-------- Dataset records --------

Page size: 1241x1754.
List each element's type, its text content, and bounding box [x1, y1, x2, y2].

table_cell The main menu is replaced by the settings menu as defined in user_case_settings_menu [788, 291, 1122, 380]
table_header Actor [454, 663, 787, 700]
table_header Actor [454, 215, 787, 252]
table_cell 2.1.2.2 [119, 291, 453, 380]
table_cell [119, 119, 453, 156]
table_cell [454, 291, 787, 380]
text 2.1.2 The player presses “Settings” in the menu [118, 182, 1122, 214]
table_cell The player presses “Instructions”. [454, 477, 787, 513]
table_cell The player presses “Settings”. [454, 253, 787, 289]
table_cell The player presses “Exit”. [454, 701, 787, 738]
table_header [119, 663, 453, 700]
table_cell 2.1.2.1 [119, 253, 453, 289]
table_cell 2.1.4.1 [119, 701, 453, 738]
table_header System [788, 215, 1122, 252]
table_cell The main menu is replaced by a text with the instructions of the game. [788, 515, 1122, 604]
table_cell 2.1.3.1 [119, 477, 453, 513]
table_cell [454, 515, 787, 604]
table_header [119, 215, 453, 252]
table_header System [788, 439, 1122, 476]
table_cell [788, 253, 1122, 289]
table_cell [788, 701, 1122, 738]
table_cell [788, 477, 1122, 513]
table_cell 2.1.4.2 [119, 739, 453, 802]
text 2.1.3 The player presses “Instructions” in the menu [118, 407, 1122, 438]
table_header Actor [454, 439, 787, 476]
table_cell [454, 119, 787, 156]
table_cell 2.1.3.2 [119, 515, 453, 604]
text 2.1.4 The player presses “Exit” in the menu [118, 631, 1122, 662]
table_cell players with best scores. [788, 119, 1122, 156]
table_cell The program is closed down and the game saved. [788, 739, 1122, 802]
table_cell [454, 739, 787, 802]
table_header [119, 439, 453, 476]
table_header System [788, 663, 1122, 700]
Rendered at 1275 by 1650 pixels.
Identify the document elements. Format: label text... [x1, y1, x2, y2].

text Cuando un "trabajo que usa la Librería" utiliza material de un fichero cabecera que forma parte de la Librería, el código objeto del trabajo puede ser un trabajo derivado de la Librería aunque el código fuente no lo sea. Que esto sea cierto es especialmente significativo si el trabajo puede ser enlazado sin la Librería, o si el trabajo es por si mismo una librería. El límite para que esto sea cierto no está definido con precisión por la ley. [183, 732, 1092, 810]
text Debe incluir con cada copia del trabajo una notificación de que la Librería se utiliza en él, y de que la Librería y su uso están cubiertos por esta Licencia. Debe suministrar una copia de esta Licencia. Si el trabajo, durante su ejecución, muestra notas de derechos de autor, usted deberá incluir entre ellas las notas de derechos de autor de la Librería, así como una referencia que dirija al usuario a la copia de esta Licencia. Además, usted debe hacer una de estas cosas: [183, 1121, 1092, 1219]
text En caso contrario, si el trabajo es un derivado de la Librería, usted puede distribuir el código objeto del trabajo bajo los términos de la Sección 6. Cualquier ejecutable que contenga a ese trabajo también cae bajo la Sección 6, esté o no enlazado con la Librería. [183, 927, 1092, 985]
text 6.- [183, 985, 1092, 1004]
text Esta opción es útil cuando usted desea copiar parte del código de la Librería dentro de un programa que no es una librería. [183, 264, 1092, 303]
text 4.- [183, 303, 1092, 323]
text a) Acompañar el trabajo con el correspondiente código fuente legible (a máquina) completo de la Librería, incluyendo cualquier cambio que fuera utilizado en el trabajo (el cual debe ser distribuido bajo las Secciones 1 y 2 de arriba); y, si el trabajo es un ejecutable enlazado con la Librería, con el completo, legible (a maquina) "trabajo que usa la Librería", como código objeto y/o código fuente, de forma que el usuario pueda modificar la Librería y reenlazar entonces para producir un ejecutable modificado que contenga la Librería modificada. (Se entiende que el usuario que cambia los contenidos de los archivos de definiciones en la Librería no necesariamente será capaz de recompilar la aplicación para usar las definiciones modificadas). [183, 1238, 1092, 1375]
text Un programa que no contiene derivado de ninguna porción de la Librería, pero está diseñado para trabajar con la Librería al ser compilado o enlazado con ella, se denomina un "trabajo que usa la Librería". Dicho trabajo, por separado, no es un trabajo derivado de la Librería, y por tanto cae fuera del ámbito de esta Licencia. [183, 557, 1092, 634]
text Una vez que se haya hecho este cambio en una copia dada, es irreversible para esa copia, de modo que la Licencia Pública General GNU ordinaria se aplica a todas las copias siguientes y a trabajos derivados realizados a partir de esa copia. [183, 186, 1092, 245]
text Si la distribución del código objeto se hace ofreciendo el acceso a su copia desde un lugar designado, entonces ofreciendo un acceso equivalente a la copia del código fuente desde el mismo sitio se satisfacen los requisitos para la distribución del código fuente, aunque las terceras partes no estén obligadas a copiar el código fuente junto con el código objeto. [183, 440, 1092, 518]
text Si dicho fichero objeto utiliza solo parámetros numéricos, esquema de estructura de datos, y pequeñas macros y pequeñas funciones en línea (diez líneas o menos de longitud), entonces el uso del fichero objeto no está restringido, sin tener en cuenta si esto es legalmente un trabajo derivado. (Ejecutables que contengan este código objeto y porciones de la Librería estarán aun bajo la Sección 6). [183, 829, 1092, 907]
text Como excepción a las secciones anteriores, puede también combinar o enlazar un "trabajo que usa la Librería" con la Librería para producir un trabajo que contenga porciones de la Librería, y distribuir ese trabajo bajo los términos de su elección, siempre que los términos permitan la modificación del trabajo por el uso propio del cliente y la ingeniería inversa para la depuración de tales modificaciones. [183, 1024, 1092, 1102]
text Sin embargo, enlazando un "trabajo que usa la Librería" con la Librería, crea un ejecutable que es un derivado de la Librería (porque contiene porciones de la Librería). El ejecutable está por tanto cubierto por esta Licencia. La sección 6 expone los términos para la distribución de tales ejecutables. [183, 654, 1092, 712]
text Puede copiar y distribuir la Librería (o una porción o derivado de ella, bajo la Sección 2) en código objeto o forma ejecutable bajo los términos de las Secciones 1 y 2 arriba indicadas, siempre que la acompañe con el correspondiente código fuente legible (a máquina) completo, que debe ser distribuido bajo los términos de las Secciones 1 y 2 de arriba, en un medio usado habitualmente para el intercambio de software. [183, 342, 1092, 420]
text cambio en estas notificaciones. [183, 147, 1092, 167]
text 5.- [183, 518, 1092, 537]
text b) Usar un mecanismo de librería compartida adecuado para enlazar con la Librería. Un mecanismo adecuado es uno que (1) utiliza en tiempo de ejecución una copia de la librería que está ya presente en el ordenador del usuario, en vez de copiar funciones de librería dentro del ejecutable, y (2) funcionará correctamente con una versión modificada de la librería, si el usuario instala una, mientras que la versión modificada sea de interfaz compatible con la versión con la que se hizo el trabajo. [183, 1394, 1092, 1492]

--------

## Your instructions
From the records above, copy out each line that contains the word "menu".

## Exercise output
table_cell The main menu is replaced by the settings menu as defined in user_case_settings_menu [788, 291, 1122, 380]
text 2.1.2 The player presses “Settings” in the menu [118, 182, 1122, 214]
table_cell The main menu is replaced by a text with the instructions of the game. [788, 515, 1122, 604]
text 2.1.3 The player presses “Instructions” in the menu [118, 407, 1122, 438]
text 2.1.4 The player presses “Exit” in the menu [118, 631, 1122, 662]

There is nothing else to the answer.